## Arbeitsaufträge
(a) Nenne alle Orte, die im Quellenauszug mit ihrem Eigennamen vorkommen.
(b) Wo kann sich laut Quellenauszug mancher die Landesbibliothek inzwischen ebenfalls vorstellen?
(c) Fasse den Absatz des Quellenauszugs, der mit „Wohin das Nichtstun“ beginnt, als Stichpunktliste zusammen und behalte dabei seine wesentlichen Aussagen bei.

## Quellenauszug
#####

Wohin das Nichtstun aus Scheu vor Entscheidungen führt, das dann aber als einfühlsamer Umgang mit den Gegebenheiten gepriesen wird, sieht man am Schicksal der Flüchtlinge vom Oranienplatz. Und wie Aktionismus ohne Ziel aussieht, zeigt die Suche nach einem Platz für die Landesbibliothek. Die sollte erst im Rahmen der geplanten Wohnbebauung auf dem Tempelhofer Feld dem Stimmbürger geradezu untergejubelt werden und die kann sich nun mancher auch im ICC vorstellen.

#####

## Inhalt des Datensatzes

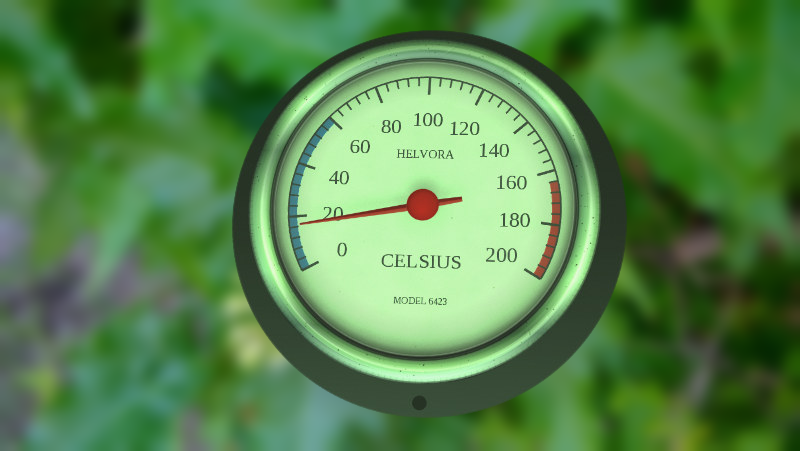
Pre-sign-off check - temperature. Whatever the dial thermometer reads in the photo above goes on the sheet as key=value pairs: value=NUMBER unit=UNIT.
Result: value=16 unit=°C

#####

## Lösungen der Aufgaben
(a) Oranienplatz, Tempelhofer Feld, ICC

(b) Im ICC.

(c)
- Nichtstun aus Scheu vor Entscheidungen wird als einfühlsamer Umgang mit den Gegebenheiten gepriesen. Wohin es führt, zeigt das Schicksal der Flüchtlinge vom Oranienplatz.
- Aktionismus ohne Ziel zeigt sich bei der Suche nach einem Platz für die Landesbibliothek.
- Die Bibliothek sollte zunächst im Rahmen der geplanten Wohnbebauung auf dem Tempelhofer Feld dem Stimmbürger untergejubelt werden.
- Nun kann sich mancher die Bibliothek auch im ICC vorstellen.